WORK REQUEST:
Lines in the entries below where the word "nose" shows up should each be copied.

(Pose landmark coordinates)
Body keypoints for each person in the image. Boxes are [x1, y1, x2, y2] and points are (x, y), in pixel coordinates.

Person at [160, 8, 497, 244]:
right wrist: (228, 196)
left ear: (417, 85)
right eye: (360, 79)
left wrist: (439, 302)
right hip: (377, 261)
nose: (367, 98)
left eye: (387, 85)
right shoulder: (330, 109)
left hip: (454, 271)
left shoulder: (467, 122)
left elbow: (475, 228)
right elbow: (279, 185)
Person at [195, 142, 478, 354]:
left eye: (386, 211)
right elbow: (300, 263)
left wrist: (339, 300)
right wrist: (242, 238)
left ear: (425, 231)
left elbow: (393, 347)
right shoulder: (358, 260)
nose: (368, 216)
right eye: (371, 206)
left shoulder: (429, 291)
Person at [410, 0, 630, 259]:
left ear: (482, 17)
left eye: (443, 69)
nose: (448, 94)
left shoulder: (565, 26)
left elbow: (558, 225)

==

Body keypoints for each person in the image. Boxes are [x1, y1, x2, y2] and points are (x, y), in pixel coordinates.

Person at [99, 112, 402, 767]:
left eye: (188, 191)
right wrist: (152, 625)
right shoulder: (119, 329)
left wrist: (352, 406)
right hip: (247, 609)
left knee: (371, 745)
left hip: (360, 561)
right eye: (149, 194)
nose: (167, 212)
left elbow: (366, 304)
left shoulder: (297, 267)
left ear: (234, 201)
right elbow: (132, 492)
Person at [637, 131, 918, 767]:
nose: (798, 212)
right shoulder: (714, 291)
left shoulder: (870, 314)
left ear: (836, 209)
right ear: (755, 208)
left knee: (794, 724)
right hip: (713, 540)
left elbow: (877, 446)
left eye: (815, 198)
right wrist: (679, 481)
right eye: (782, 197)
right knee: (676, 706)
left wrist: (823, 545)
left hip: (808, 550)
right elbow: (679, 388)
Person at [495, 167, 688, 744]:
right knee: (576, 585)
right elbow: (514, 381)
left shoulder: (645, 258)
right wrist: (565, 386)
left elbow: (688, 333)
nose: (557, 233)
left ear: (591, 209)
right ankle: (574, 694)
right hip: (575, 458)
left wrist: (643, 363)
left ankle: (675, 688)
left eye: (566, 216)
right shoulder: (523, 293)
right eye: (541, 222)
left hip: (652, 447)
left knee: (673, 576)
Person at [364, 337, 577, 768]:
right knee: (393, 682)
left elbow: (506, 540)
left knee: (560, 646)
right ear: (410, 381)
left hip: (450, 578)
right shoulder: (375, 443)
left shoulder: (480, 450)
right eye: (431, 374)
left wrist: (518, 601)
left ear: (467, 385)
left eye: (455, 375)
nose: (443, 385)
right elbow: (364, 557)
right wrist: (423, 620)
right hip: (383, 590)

==

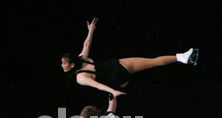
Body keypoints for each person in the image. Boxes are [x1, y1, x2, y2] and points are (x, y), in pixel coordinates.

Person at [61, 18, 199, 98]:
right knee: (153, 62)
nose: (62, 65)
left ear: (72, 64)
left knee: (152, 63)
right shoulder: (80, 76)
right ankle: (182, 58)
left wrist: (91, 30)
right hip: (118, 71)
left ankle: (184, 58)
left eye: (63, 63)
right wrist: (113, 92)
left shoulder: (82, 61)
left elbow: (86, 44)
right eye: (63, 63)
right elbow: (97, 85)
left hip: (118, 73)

WRITTEN RESPONSE:
nose: (367, 98)
nose: (368, 216)
nose: (448, 94)
nose: (167, 212)
nose: (798, 212)
nose: (557, 233)
nose: (443, 385)
nose: (62, 65)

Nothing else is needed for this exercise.